[Data items]
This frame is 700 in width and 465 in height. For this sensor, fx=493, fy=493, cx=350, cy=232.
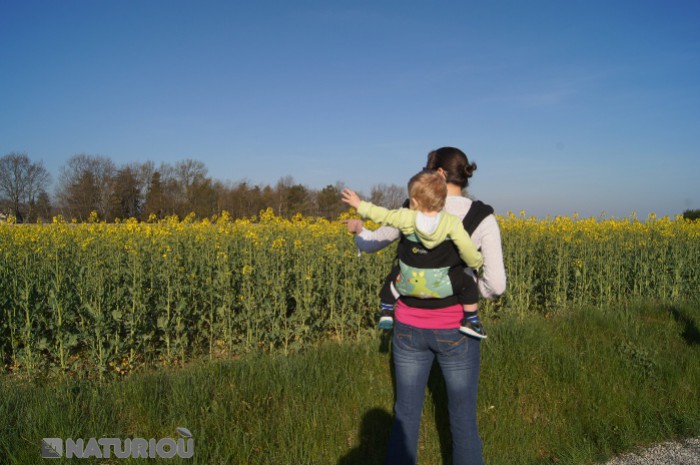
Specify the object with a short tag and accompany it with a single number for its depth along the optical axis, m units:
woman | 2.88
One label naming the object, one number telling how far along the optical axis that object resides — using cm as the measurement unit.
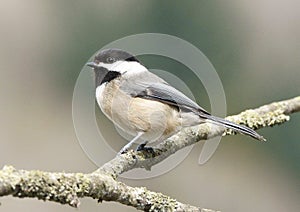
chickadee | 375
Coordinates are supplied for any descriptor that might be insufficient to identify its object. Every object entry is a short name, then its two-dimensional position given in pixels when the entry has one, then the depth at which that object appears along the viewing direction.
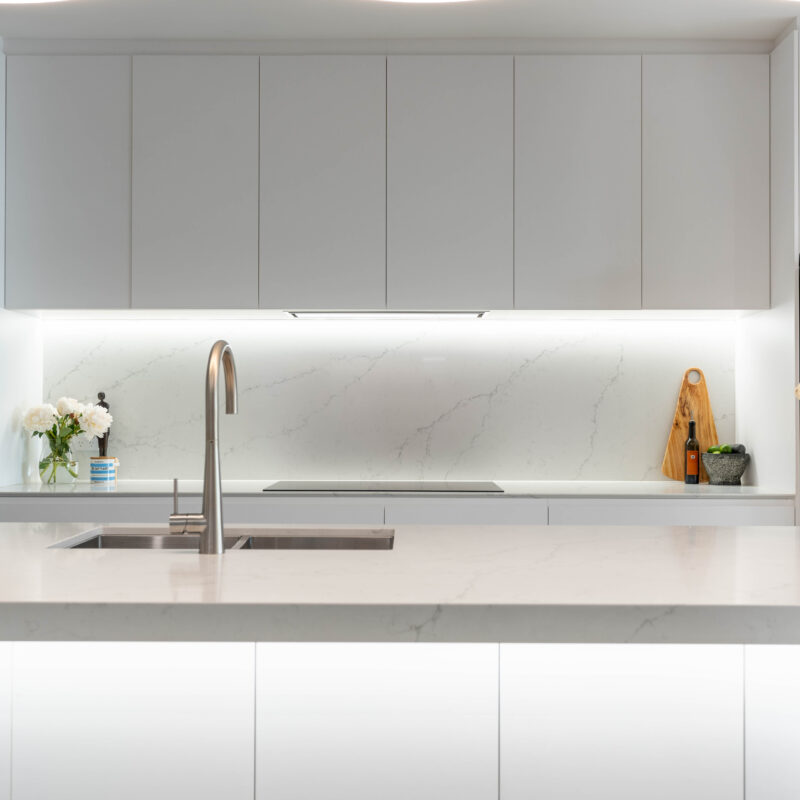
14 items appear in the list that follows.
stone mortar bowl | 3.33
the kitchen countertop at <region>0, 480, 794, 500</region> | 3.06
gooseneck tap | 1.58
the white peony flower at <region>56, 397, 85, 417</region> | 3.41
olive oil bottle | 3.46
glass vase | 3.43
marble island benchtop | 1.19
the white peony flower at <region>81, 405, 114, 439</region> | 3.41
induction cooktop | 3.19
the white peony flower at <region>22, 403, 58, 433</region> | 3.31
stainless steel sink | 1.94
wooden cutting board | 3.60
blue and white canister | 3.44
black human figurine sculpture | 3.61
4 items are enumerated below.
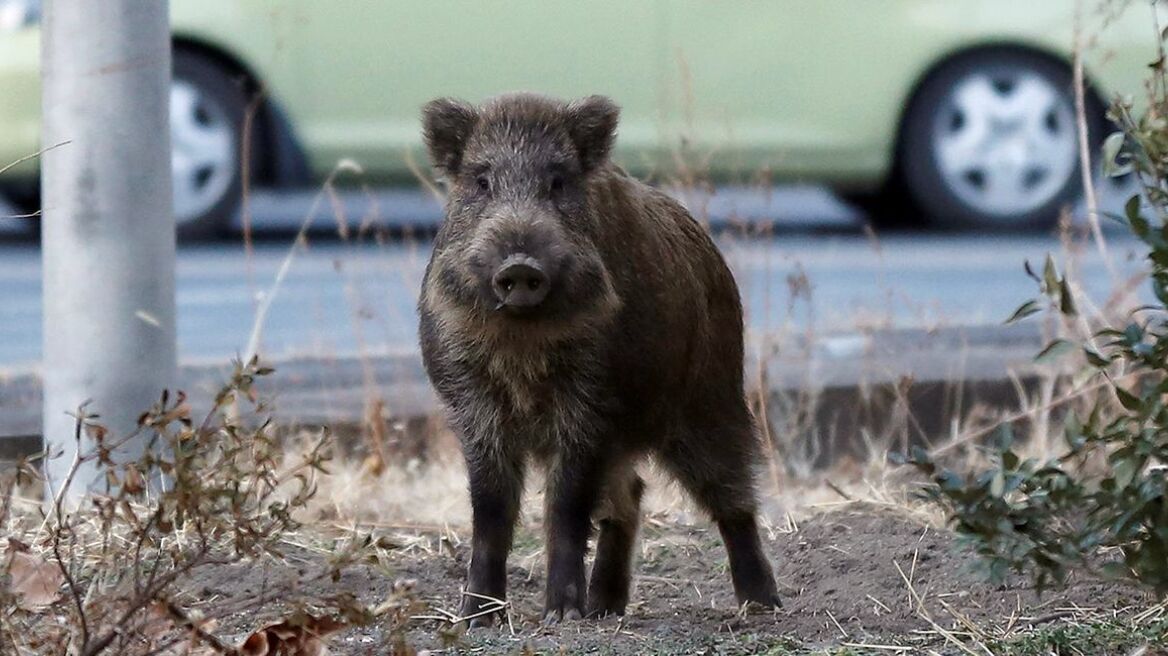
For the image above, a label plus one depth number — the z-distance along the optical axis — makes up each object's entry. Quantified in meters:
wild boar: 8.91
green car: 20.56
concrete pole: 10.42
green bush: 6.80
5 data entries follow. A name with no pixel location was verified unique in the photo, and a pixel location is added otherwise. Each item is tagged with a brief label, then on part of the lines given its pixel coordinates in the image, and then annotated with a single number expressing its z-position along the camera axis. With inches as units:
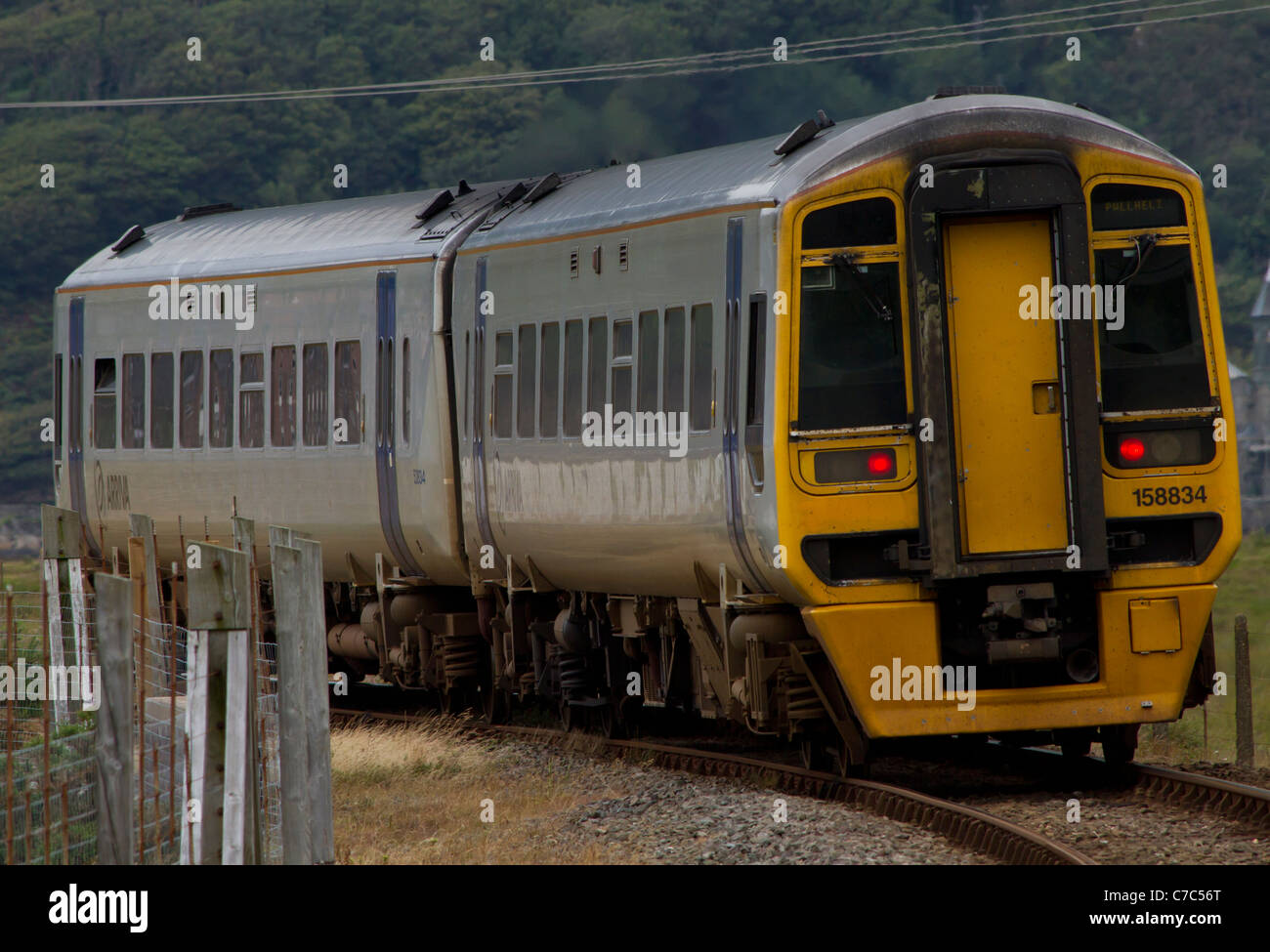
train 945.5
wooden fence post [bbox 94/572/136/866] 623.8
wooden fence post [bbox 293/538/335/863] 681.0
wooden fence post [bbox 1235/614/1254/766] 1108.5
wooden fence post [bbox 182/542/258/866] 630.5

GOAL OF THE EXERCISE: Repeat exactly and only the lines from the start of the data above through the line that holds "stone mortar bowl | 3.33", inclusive. Pictures do not belong in the copy.

REPLY TO THE EXERCISE:
This frame is 700 in width and 465 in height. For this sensor, fx=493, fy=493, cx=350, cy=232.
Specify the object with a short tag and accompany it with a single number for its depth along the optical axis, m units:
woman | 2.88
One label naming the object, one number telling how far along the optical axis that object resides — using cm as the measurement unit.
chickadee | 375
Coordinates are supplied for any descriptor that might be insufficient to identify its object. Every object entry is a short name, then its two-dimensional position given in pixels when the entry has one, then the depth at which that object appears along the viewing direction.
14 items appear in the list that follows.
stone mortar bowl | 3.33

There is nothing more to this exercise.